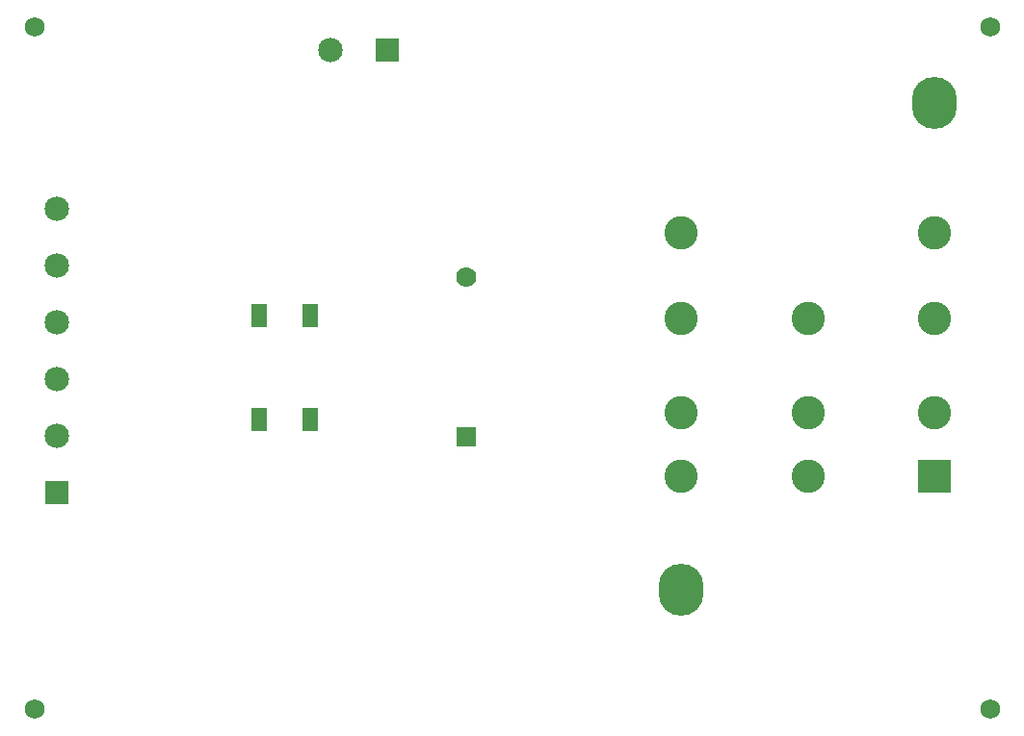
<source format=gts>
G04*
G04 #@! TF.GenerationSoftware,Altium Limited,Altium Designer,20.1.8 (145)*
G04*
G04 Layer_Color=8388736*
%FSLAX25Y25*%
%MOIN*%
G70*
G04*
G04 #@! TF.SameCoordinates,3D76E3EC-FEB2-46C7-AB75-6B0F0163D353*
G04*
G04*
G04 #@! TF.FilePolarity,Negative*
G04*
G01*
G75*
%ADD14R,0.05433X0.08268*%
%ADD15R,0.08477X0.08477*%
%ADD16C,0.08477*%
%ADD17R,0.08477X0.08477*%
%ADD18C,0.06800*%
%ADD19C,0.11535*%
%ADD20R,0.11535X0.11535*%
G04:AMPARAMS|DCode=21|XSize=155.9mil|YSize=179.92mil|CornerRadius=77.95mil|HoleSize=0mil|Usage=FLASHONLY|Rotation=180.000|XOffset=0mil|YOffset=0mil|HoleType=Round|Shape=RoundedRectangle|*
%AMROUNDEDRECTD21*
21,1,0.15590,0.02402,0,0,180.0*
21,1,0.00000,0.17992,0,0,180.0*
1,1,0.15590,0.00000,0.01201*
1,1,0.15590,0.00000,0.01201*
1,1,0.15590,0.00000,-0.01201*
1,1,0.15590,0.00000,-0.01201*
%
%ADD21ROUNDEDRECTD21*%
%ADD22R,0.07001X0.07001*%
%ADD23C,0.07001*%
D14*
X164370Y352165D02*
D03*
X164409Y387992D02*
D03*
X182047Y352165D02*
D03*
Y387992D02*
D03*
D15*
X208661Y480315D02*
D03*
D16*
X188976D02*
D03*
X94488Y425197D02*
D03*
Y405512D02*
D03*
Y385827D02*
D03*
Y366142D02*
D03*
Y346457D02*
D03*
D17*
Y326772D02*
D03*
D18*
X417323Y251969D02*
D03*
X86614D02*
D03*
X417323Y488189D02*
D03*
X86614D02*
D03*
D19*
X310571Y416929D02*
D03*
X398091D02*
D03*
X310571Y387126D02*
D03*
X354331D02*
D03*
X398091D02*
D03*
X310571Y354331D02*
D03*
X354331D02*
D03*
X398091D02*
D03*
X310571Y332520D02*
D03*
X354331D02*
D03*
D20*
X398091D02*
D03*
D21*
Y461929D02*
D03*
X310571Y293228D02*
D03*
D22*
X236220Y346063D02*
D03*
D23*
Y401575D02*
D03*
M02*

</source>
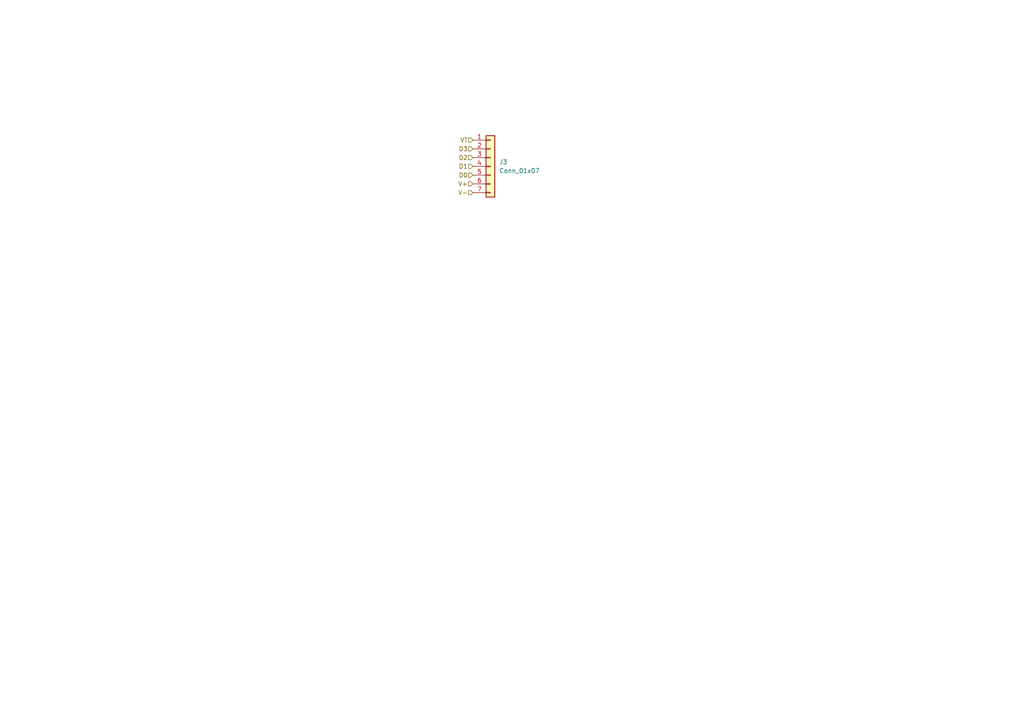
<source format=kicad_sch>
(kicad_sch
	(version 20231120)
	(generator "eeschema")
	(generator_version "8.0")
	(uuid "edf1f434-8db0-44ee-bba2-279ce1b2173c")
	(paper "A4")
	
	(hierarchical_label "D1"
		(shape input)
		(at 137.16 48.26 180)
		(fields_autoplaced yes)
		(effects
			(font
				(size 1.27 1.27)
			)
			(justify right)
		)
		(uuid "3eb74c85-d23b-42a4-91ac-3ed37e97ba59")
	)
	(hierarchical_label "V+"
		(shape input)
		(at 137.16 53.34 180)
		(fields_autoplaced yes)
		(effects
			(font
				(size 1.27 1.27)
			)
			(justify right)
		)
		(uuid "52af6836-0864-4a3e-a881-dcf080764d63")
	)
	(hierarchical_label "D0"
		(shape input)
		(at 137.16 50.8 180)
		(fields_autoplaced yes)
		(effects
			(font
				(size 1.27 1.27)
			)
			(justify right)
		)
		(uuid "6ebcf91c-0660-42b4-b30e-4d616e94b71f")
	)
	(hierarchical_label "D2"
		(shape input)
		(at 137.16 45.72 180)
		(fields_autoplaced yes)
		(effects
			(font
				(size 1.27 1.27)
			)
			(justify right)
		)
		(uuid "a64b96ef-a5d9-4a46-97af-f00cb20bd551")
	)
	(hierarchical_label "D3"
		(shape input)
		(at 137.16 43.18 180)
		(fields_autoplaced yes)
		(effects
			(font
				(size 1.27 1.27)
			)
			(justify right)
		)
		(uuid "ae36f6d0-8db2-44e3-bf64-de5b68c9336e")
	)
	(hierarchical_label "V-"
		(shape input)
		(at 137.16 55.88 180)
		(fields_autoplaced yes)
		(effects
			(font
				(size 1.27 1.27)
			)
			(justify right)
		)
		(uuid "de5e5df2-7ead-45bb-99bb-1e6d06e66561")
	)
	(hierarchical_label "VT"
		(shape input)
		(at 137.16 40.64 180)
		(fields_autoplaced yes)
		(effects
			(font
				(size 1.27 1.27)
			)
			(justify right)
		)
		(uuid "fbe74db7-1fe8-4c10-8bac-bed32adb18d8")
	)
	(symbol
		(lib_id "Connector_Generic:Conn_01x07")
		(at 142.24 48.26 0)
		(unit 1)
		(exclude_from_sim no)
		(in_bom yes)
		(on_board yes)
		(dnp no)
		(fields_autoplaced yes)
		(uuid "46084484-2362-4758-88c0-22ee1a46c483")
		(property "Reference" "J3"
			(at 144.78 46.9899 0)
			(effects
				(font
					(size 1.27 1.27)
				)
				(justify left)
			)
		)
		(property "Value" "Conn_01x07"
			(at 144.78 49.5299 0)
			(effects
				(font
					(size 1.27 1.27)
				)
				(justify left)
			)
		)
		(property "Footprint" ""
			(at 142.24 48.26 0)
			(effects
				(font
					(size 1.27 1.27)
				)
				(hide yes)
			)
		)
		(property "Datasheet" "~"
			(at 142.24 48.26 0)
			(effects
				(font
					(size 1.27 1.27)
				)
				(hide yes)
			)
		)
		(property "Description" "Generic connector, single row, 01x07, script generated (kicad-library-utils/schlib/autogen/connector/)"
			(at 142.24 48.26 0)
			(effects
				(font
					(size 1.27 1.27)
				)
				(hide yes)
			)
		)
		(pin "5"
			(uuid "dfdcda5c-e0b6-47ae-904e-fe75dcb66aeb")
		)
		(pin "6"
			(uuid "d604175f-2f45-485e-9888-82b559bf5e72")
		)
		(pin "3"
			(uuid "9eca7ce0-67ae-46b6-874a-d051f53e7fa6")
		)
		(pin "7"
			(uuid "e7215b9f-8c5e-46de-a363-d56cf5585d39")
		)
		(pin "1"
			(uuid "1a232a37-c897-461b-a214-ff38315fb3f5")
		)
		(pin "4"
			(uuid "d9b45845-683f-4c2e-bfeb-ecc2678fc53e")
		)
		(pin "2"
			(uuid "070120af-cb4d-465c-b604-23fe83dbb449")
		)
		(instances
			(project ""
				(path "/e6d4ae5b-c9d7-4cbe-b288-c929fdf55a75/67ed9a60-54da-4507-9a18-b1771d7dc226"
					(reference "J3")
					(unit 1)
				)
			)
		)
	)
)

</source>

+ + + + +

WHAT YOU NEED TO DO: Only the pictures are to be left out; restate everything else in the listing word for word.

SOLUTION FOR THIS EXERCISE:
<source format=gts>
G04*
G04 #@! TF.GenerationSoftware,Altium Limited,Altium Designer,20.1.8 (145)*
G04*
G04 Layer_Color=8388736*
%FSLAX25Y25*%
%MOIN*%
G70*
G04*
G04 #@! TF.SameCoordinates,3D76E3EC-FEB2-46C7-AB75-6B0F0163D353*
G04*
G04*
G04 #@! TF.FilePolarity,Negative*
G04*
G01*
G75*
%ADD14R,0.05433X0.08268*%
%ADD15R,0.08477X0.08477*%
%ADD16C,0.08477*%
%ADD17R,0.08477X0.08477*%
%ADD18C,0.06800*%
%ADD19C,0.11535*%
%ADD20R,0.11535X0.11535*%
G04:AMPARAMS|DCode=21|XSize=155.9mil|YSize=179.92mil|CornerRadius=77.95mil|HoleSize=0mil|Usage=FLASHONLY|Rotation=180.000|XOffset=0mil|YOffset=0mil|HoleType=Round|Shape=RoundedRectangle|*
%AMROUNDEDRECTD21*
21,1,0.15590,0.02402,0,0,180.0*
21,1,0.00000,0.17992,0,0,180.0*
1,1,0.15590,0.00000,0.01201*
1,1,0.15590,0.00000,0.01201*
1,1,0.15590,0.00000,-0.01201*
1,1,0.15590,0.00000,-0.01201*
%
%ADD21ROUNDEDRECTD21*%
%ADD22R,0.07001X0.07001*%
%ADD23C,0.07001*%
D14*
X164370Y352165D02*
D03*
X164409Y387992D02*
D03*
X182047Y352165D02*
D03*
Y387992D02*
D03*
D15*
X208661Y480315D02*
D03*
D16*
X188976D02*
D03*
X94488Y425197D02*
D03*
Y405512D02*
D03*
Y385827D02*
D03*
Y366142D02*
D03*
Y346457D02*
D03*
D17*
Y326772D02*
D03*
D18*
X417323Y251969D02*
D03*
X86614D02*
D03*
X417323Y488189D02*
D03*
X86614D02*
D03*
D19*
X310571Y416929D02*
D03*
X398091D02*
D03*
X310571Y387126D02*
D03*
X354331D02*
D03*
X398091D02*
D03*
X310571Y354331D02*
D03*
X354331D02*
D03*
X398091D02*
D03*
X310571Y332520D02*
D03*
X354331D02*
D03*
D20*
X398091D02*
D03*
D21*
Y461929D02*
D03*
X310571Y293228D02*
D03*
D22*
X236220Y346063D02*
D03*
D23*
Y401575D02*
D03*
M02*

</source>
<source format=kicad_sch>
(kicad_sch
	(version 20231120)
	(generator "eeschema")
	(generator_version "8.0")
	(uuid "edf1f434-8db0-44ee-bba2-279ce1b2173c")
	(paper "A4")
	
	(hierarchical_label "D1"
		(shape input)
		(at 137.16 48.26 180)
		(fields_autoplaced yes)
		(effects
			(font
				(size 1.27 1.27)
			)
			(justify right)
		)
		(uuid "3eb74c85-d23b-42a4-91ac-3ed37e97ba59")
	)
	(hierarchical_label "V+"
		(shape input)
		(at 137.16 53.34 180)
		(fields_autoplaced yes)
		(effects
			(font
				(size 1.27 1.27)
			)
			(justify right)
		)
		(uuid "52af6836-0864-4a3e-a881-dcf080764d63")
	)
	(hierarchical_label "D0"
		(shape input)
		(at 137.16 50.8 180)
		(fields_autoplaced yes)
		(effects
			(font
				(size 1.27 1.27)
			)
			(justify right)
		)
		(uuid "6ebcf91c-0660-42b4-b30e-4d616e94b71f")
	)
	(hierarchical_label "D2"
		(shape input)
		(at 137.16 45.72 180)
		(fields_autoplaced yes)
		(effects
			(font
				(size 1.27 1.27)
			)
			(justify right)
		)
		(uuid "a64b96ef-a5d9-4a46-97af-f00cb20bd551")
	)
	(hierarchical_label "D3"
		(shape input)
		(at 137.16 43.18 180)
		(fields_autoplaced yes)
		(effects
			(font
				(size 1.27 1.27)
			)
			(justify right)
		)
		(uuid "ae36f6d0-8db2-44e3-bf64-de5b68c9336e")
	)
	(hierarchical_label "V-"
		(shape input)
		(at 137.16 55.88 180)
		(fields_autoplaced yes)
		(effects
			(font
				(size 1.27 1.27)
			)
			(justify right)
		)
		(uuid "de5e5df2-7ead-45bb-99bb-1e6d06e66561")
	)
	(hierarchical_label "VT"
		(shape input)
		(at 137.16 40.64 180)
		(fields_autoplaced yes)
		(effects
			(font
				(size 1.27 1.27)
			)
			(justify right)
		)
		(uuid "fbe74db7-1fe8-4c10-8bac-bed32adb18d8")
	)
	(symbol
		(lib_id "Connector_Generic:Conn_01x07")
		(at 142.24 48.26 0)
		(unit 1)
		(exclude_from_sim no)
		(in_bom yes)
		(on_board yes)
		(dnp no)
		(fields_autoplaced yes)
		(uuid "46084484-2362-4758-88c0-22ee1a46c483")
		(property "Reference" "J3"
			(at 144.78 46.9899 0)
			(effects
				(font
					(size 1.27 1.27)
				)
				(justify left)
			)
		)
		(property "Value" "Conn_01x07"
			(at 144.78 49.5299 0)
			(effects
				(font
					(size 1.27 1.27)
				)
				(justify left)
			)
		)
		(property "Footprint" ""
			(at 142.24 48.26 0)
			(effects
				(font
					(size 1.27 1.27)
				)
				(hide yes)
			)
		)
		(property "Datasheet" "~"
			(at 142.24 48.26 0)
			(effects
				(font
					(size 1.27 1.27)
				)
				(hide yes)
			)
		)
		(property "Description" "Generic connector, single row, 01x07, script generated (kicad-library-utils/schlib/autogen/connector/)"
			(at 142.24 48.26 0)
			(effects
				(font
					(size 1.27 1.27)
				)
				(hide yes)
			)
		)
		(pin "5"
			(uuid "dfdcda5c-e0b6-47ae-904e-fe75dcb66aeb")
		)
		(pin "6"
			(uuid "d604175f-2f45-485e-9888-82b559bf5e72")
		)
		(pin "3"
			(uuid "9eca7ce0-67ae-46b6-874a-d051f53e7fa6")
		)
		(pin "7"
			(uuid "e7215b9f-8c5e-46de-a363-d56cf5585d39")
		)
		(pin "1"
			(uuid "1a232a37-c897-461b-a214-ff38315fb3f5")
		)
		(pin "4"
			(uuid "d9b45845-683f-4c2e-bfeb-ecc2678fc53e")
		)
		(pin "2"
			(uuid "070120af-cb4d-465c-b604-23fe83dbb449")
		)
		(instances
			(project ""
				(path "/e6d4ae5b-c9d7-4cbe-b288-c929fdf55a75/67ed9a60-54da-4507-9a18-b1771d7dc226"
					(reference "J3")
					(unit 1)
				)
			)
		)
	)
)

</source>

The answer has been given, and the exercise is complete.